Lirroy 29 de junio de 2026

Llega un reclamo fuerte de un cliente y alguien del equipo quiere contestar bien y rápido. Abre ChatGPT en su cuenta personal y pega todo: el mail completo, el nombre y la cédula del cliente, la factura, el monto, la conversación de WhatsApp. “Redactame una respuesta amable.” En diez segundos tiene un borrador prolijo. Y sin darse cuenta, mandó datos de un tercero a un servicio externo del que no sabe casi nada.

Esa escena se repite todos los días, en empresas de todos los tamaños, casi siempre sin mala intención. Este texto no busca asustarte para que prohíbas la IA, sino darte un criterio simple para usarla sin entregar información que no debería salir.

Porque el riesgo real no está en usar inteligencia artificial. Está en no saber qué le estás dando, dónde queda eso guardado y quién más podría verlo.

Por qué pasa todo el tiempo

La adopción ya no es un experimento de unos pocos curiosos. Hoy la mayoría de quienes trabajan con información usa IA generativa en su día a día, y buena parte lo hace con herramientas que eligió por su cuenta, no con las que aprobó la empresa. A esa práctica de traer tu propia IA al trabajo, por fuera de cualquier control, se la llama shadow AI: queda en la sombra porque nadie en la dirección sabe que está ocurriendo.

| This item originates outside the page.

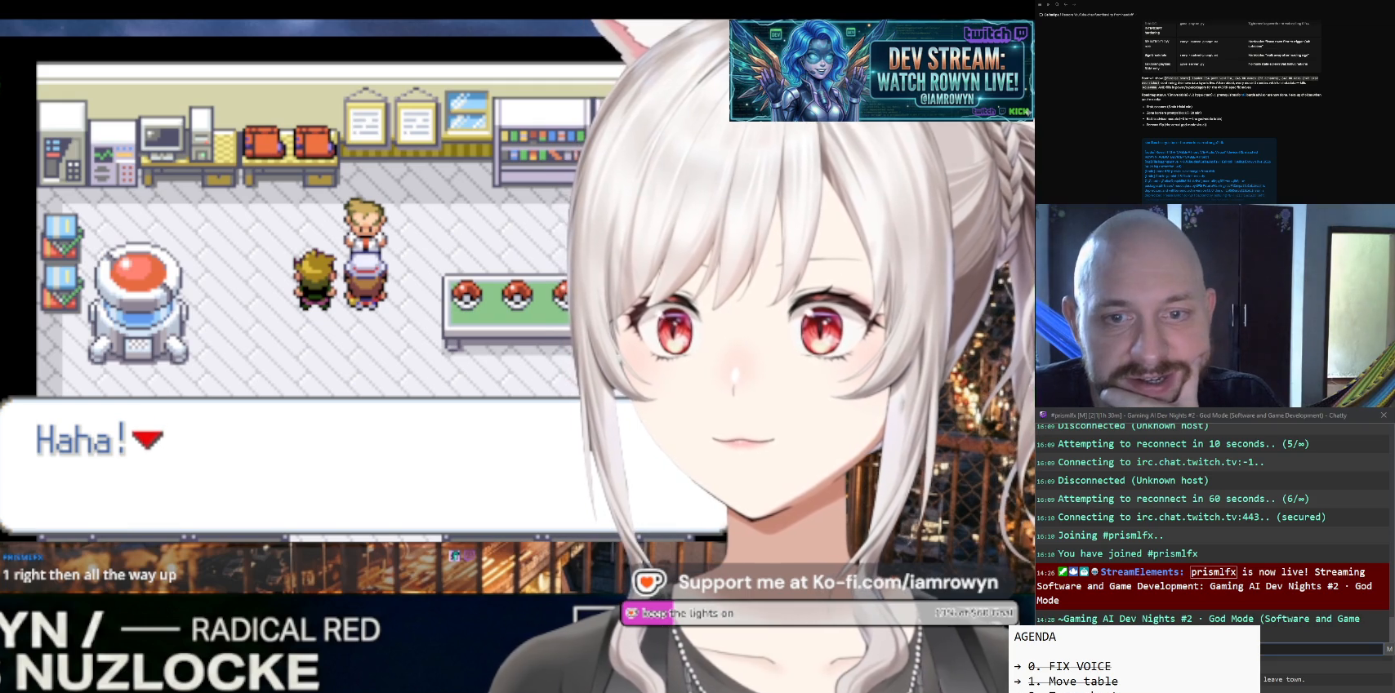
{"buttons": ["A"], "events": []}
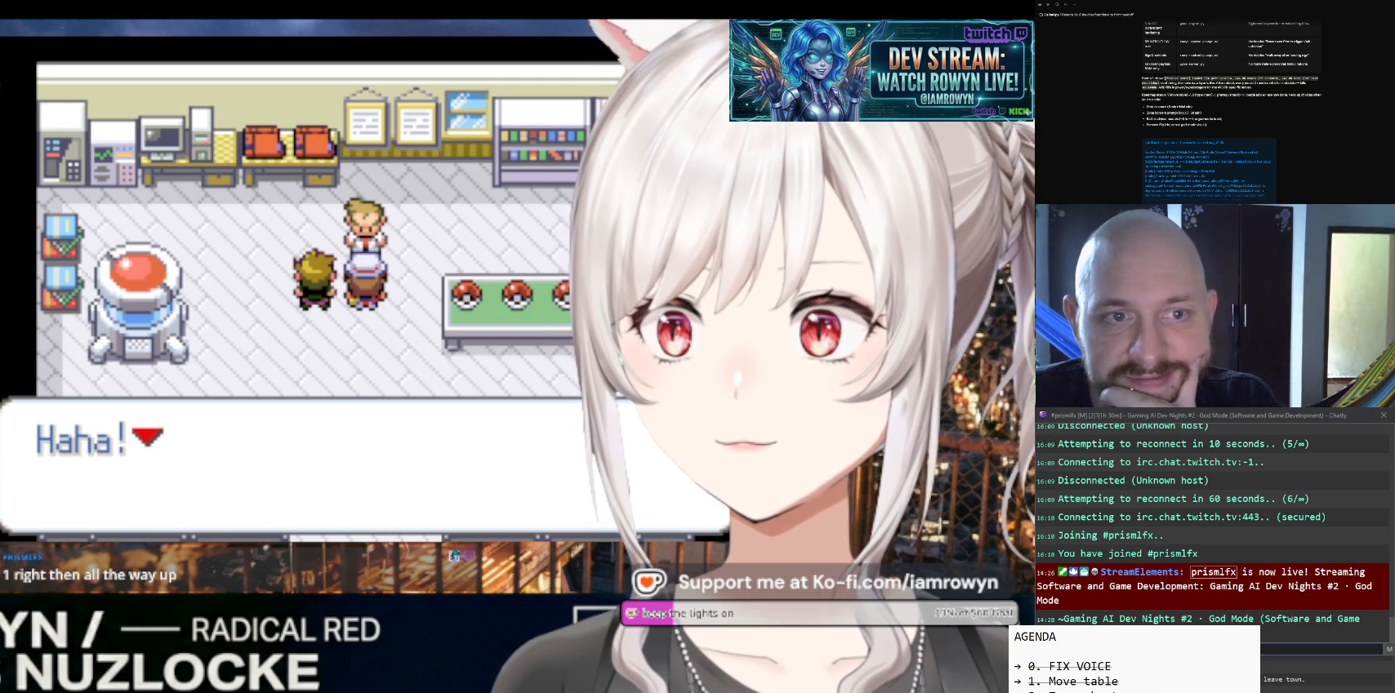
{"buttons": ["A"], "events": []}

Los números ayudan a dimensionarlo. Según relevamientos recientes del uso corporativo de estas herramientas, cerca de cuatro de cada diez interacciones con IA incluyen información sensible, y un empleado promedio pega datos delicados en un chatbot más o menos una vez cada tres días. Una porción enorme de ese uso ocurre desde cuentas personales, fuera del alcance de la empresa.

Lo más importante de ese dato es lo que revela sobre el motivo. Casi nunca hay un plan de filtrar nada. Hay una persona apurada, con demasiado trabajo, que encontró una forma de resolver más rápido y la usa con lo que tiene a mano. Eso no nace de la deslealtad, sino de que a nadie le explicaron con un ejemplo claro qué conviene pegar y qué no.

Tu cuenta personal y un plan con control de datos no son lo mismo

Acá está la confusión más cara. Mucha gente cree que la pregunta es “¿esta IA es segura?”. La pregunta útil es otra: “¿con qué cuenta entré, en qué plan y con qué configuración?”. La misma marca puede tratar tus datos de formas muy distintas según eso.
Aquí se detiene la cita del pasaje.